Task prompt – Please write out exactly, without any picture, each line from the first in the listing through the line that includes "em dezembro/2015.".

Supplied records –

****************

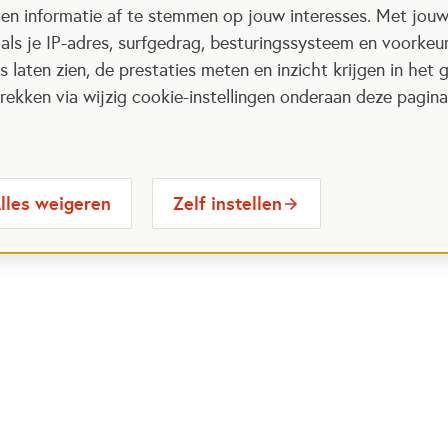
 en informatie af te stemmen op jouw interesses. Met jou
als je IP-adres, surfgedrag, besturingssysteem en voorke
 laten zien, de prestaties meten en inzicht krijgen in het g
ekken via wijzig cookie-instellingen onderaan deze pagina
lles weigeren
Zelf instellen
 Maatjes
Contactinformatie
Opent in
stelde vragen
030 6564524
Ope
gina
info@oranjefonds.nl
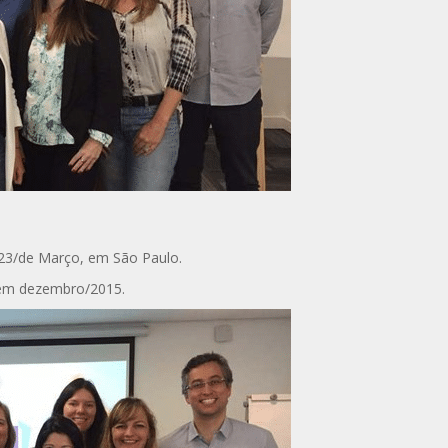
 23/de Março, em São Paulo.
 em dezembro/2015.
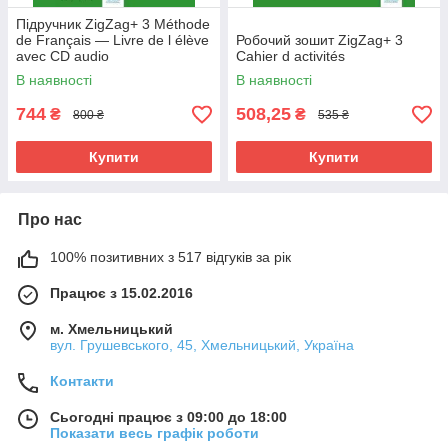
Підручник ZigZag+ 3 Méthode
de Français — Livre de l élève
Робочий зошит ZigZag+ 3
avec CD audio
Cahier d activités
В наявності
В наявності
744
508,25
₴
₴
800 ₴
535 ₴
Купити
Купити
Про нас
100% позитивних з 517 відгуків за рік
Працює з 15.02.2016
м. Хмельницький
вул. Грушевського, 45, Хмельницький, Україна
Контакти
Сьогодні працює з 09:00 до 18:00
Показати весь графік роботи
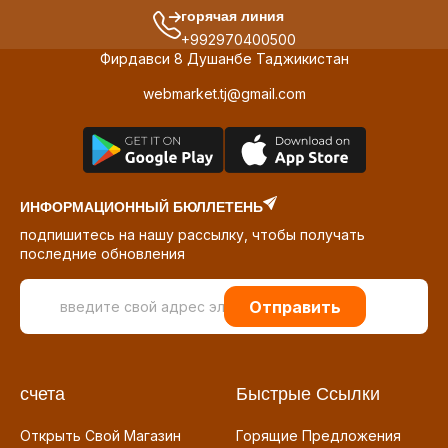
горячая линия
+992970400500
Фирдавси 8 Душанбе Таджикистан
webmarket.tj@gmail.com
ИНФОРМАЦИОННЫЙ БЮЛЛЕТЕНЬ
подпишитесь на нашу рассылку, чтобы получать
последние обновления
Отправить
счета
Быстрые Ссылки
Открыть Свой Магазин
Горящие Предложения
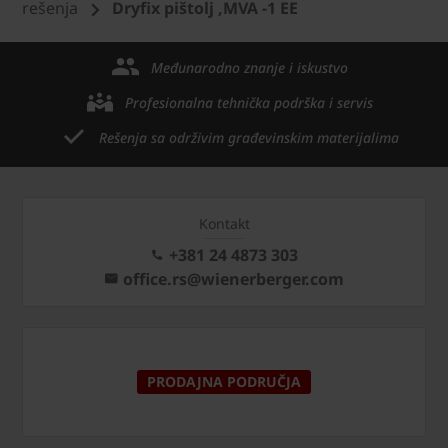
rešenja
Dryfix pištolj ,MVA -1 EE
Međunarodno znanje i iskustvo
Profesionalna tehnička podrška i servis
Rešenja sa održivim građevinskim materijalima
Kontakt
+381 24 4873 303
office.rs@wienerberger.com
PRODAJNA PODRUČJA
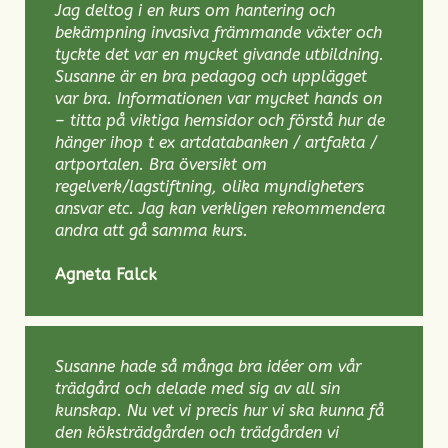
Jag deltog i en kurs om hantering och
bekämpning invasiva främmande växter och
tyckte det var en mycket givande utbildning.
Susanne är en bra pedagog och upplägget
var bra. Informationen var mycket hands on
– titta på viktiga hemsidor och förstå hur de
hänger ihop t ex artdatabanken / artfakta /
artportalen. Bra översikt om
regelverk/lagstiftning, olika myndigheters
ansvar etc. Jag kan verkligen rekommendera
andra att gå samma kurs.
Agneta Falck
Susanne hade så många bra idéer om vår
trädgård och delade med sig av all sin
kunskap. Nu vet vi precis hur vi ska kunna få
den köksträdgården och trädgården vi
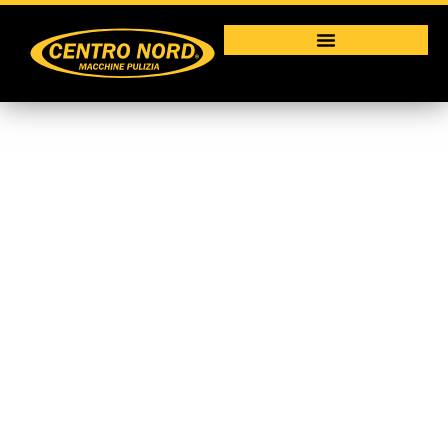
Trattorini
Macchine per la pulizia industriale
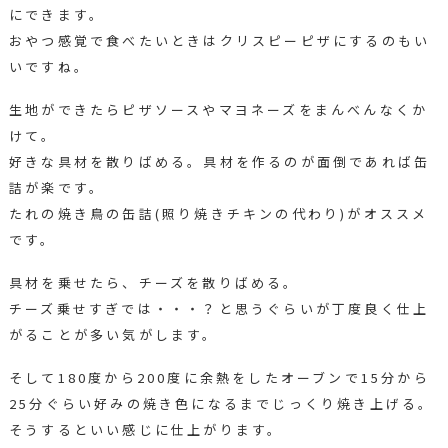
にできます。
おやつ感覚で食べたいときはクリスピーピザにするのもい
いですね。
生地ができたらピザソースやマヨネーズをまんべんなくか
けて。
好きな具材を散りばめる。具材を作るのが面倒であれば缶
詰が楽です。
たれの焼き鳥の缶詰(照り焼きチキンの代わり)がオススメ
です。
具材を乗せたら、チーズを散りばめる。
チーズ乗せすぎでは・・・？と思うぐらいが丁度良く仕上
がることが多い気がします。
そして180度から200度に余熱をしたオーブンで15分から
25分ぐらい好みの焼き色になるまでじっくり焼き上げる。
そうするといい感じに仕上がります。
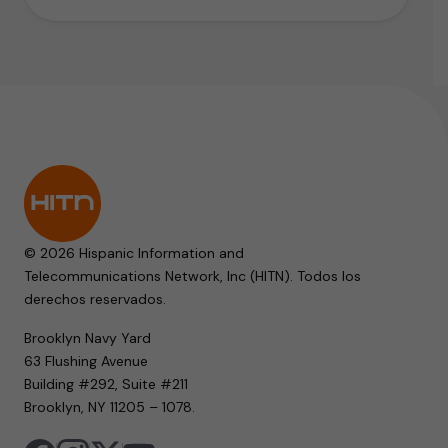
© 2026 Hispanic Information and
Telecommunications Network, Inc (HITN). Todos los
derechos reservados.
Brooklyn Navy Yard
63 Flushing Avenue
Building #292, Suite #211
Brooklyn, NY 11205 – 1078.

****************

Task output –
 en informatie af te stemmen op jouw interesses. Met jou
als je IP-adres, surfgedrag, besturingssysteem en voorke
 laten zien, de prestaties meten en inzicht krijgen in het g
ekken via wijzig cookie-instellingen onderaan deze pagina
lles weigeren
Zelf instellen
 Maatjes
Contactinformatie
Opent in
stelde vragen
030 6564524
Ope
gina
info@oranjefonds.nl
 23/de Março, em São Paulo.
 em dezembro/2015.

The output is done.